Dilma Rousseff, Präsidentin Basiliens, spricht während ihrer Rede vor der 66. UN-Generalversammlung am 21. September 2011 u.a. über die ›Verantwortung beim Schützen‹. UN-Foto: Marco Castro

Die Anwendung der Schutzverantwortung (Responsibility to Protect) im Fall Libyen im Jahr 2011 mit dem Ergebnis des gewaltsamen Regimewechsels hat Fragen nach Eingrenzung und Präzisierung dieser Norm aufgeworfen. Brasilien stellte im September 2011 neue Regeln für die Ausübung der Schutzverantwortung zur Debatte. Thorsten Benner hat sich in seinem Beitrag im aktuellen Heft 6/2012 von VEREINTE NATIONEN Brasiliens Papier mit dem Titel ›Responsiblity While Protecting‹ genauer angesehen. Auch wenn es noch nicht ausgereift sei, könne es dazu dienen, die weit auseinander liegenden Positionen in der globalen Diskussion einander anzunähern und der Schutzverantwortung so zu breiterer Anerkennung verhelfen. Dies setzt allerdings voraus, dass sich entweder Brasilien weiter engagiert oder andere Staaten diesen Part übernehmen.

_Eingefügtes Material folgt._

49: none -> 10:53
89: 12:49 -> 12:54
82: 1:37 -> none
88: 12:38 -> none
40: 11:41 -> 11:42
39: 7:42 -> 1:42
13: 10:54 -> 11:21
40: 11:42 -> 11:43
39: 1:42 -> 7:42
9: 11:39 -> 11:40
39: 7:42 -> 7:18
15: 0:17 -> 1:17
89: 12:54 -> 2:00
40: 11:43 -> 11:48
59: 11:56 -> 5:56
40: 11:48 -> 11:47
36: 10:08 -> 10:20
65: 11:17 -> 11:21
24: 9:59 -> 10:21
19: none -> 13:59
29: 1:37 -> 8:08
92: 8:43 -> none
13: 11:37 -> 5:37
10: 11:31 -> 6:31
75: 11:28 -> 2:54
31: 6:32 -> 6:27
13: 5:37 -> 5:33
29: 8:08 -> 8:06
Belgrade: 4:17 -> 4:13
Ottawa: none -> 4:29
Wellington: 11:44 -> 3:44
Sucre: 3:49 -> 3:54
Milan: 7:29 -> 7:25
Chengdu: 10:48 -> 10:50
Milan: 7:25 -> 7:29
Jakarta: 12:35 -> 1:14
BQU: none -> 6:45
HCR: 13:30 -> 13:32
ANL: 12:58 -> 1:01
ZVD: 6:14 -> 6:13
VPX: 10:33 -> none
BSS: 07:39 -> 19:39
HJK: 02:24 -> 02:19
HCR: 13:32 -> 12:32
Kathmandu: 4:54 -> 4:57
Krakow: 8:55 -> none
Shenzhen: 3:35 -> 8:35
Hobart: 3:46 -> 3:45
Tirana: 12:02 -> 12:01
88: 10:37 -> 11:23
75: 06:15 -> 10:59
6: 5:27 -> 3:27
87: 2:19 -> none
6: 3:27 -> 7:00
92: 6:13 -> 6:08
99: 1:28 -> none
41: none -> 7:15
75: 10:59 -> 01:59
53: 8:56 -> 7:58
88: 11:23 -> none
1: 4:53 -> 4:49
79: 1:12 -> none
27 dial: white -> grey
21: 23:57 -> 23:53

Weitere Beiträge im Heft analysieren die Situation in Syrien aus völkerrechtlicher Sicht, erläutern, warum das UN-Sekretariat für die Planung von Friedensmissionen nicht auf nachrichtendienstliche Informationen zurückgreifen kann, dies aber notwendig wäre, und zum Abschluss des Jubiläumsjahrs von Vereinte Nationen wirft der ehemalige Chefredakteur einen Blick zurück auf die Anfänge der Zeitschrift in den sechziger und siebziger Jahren.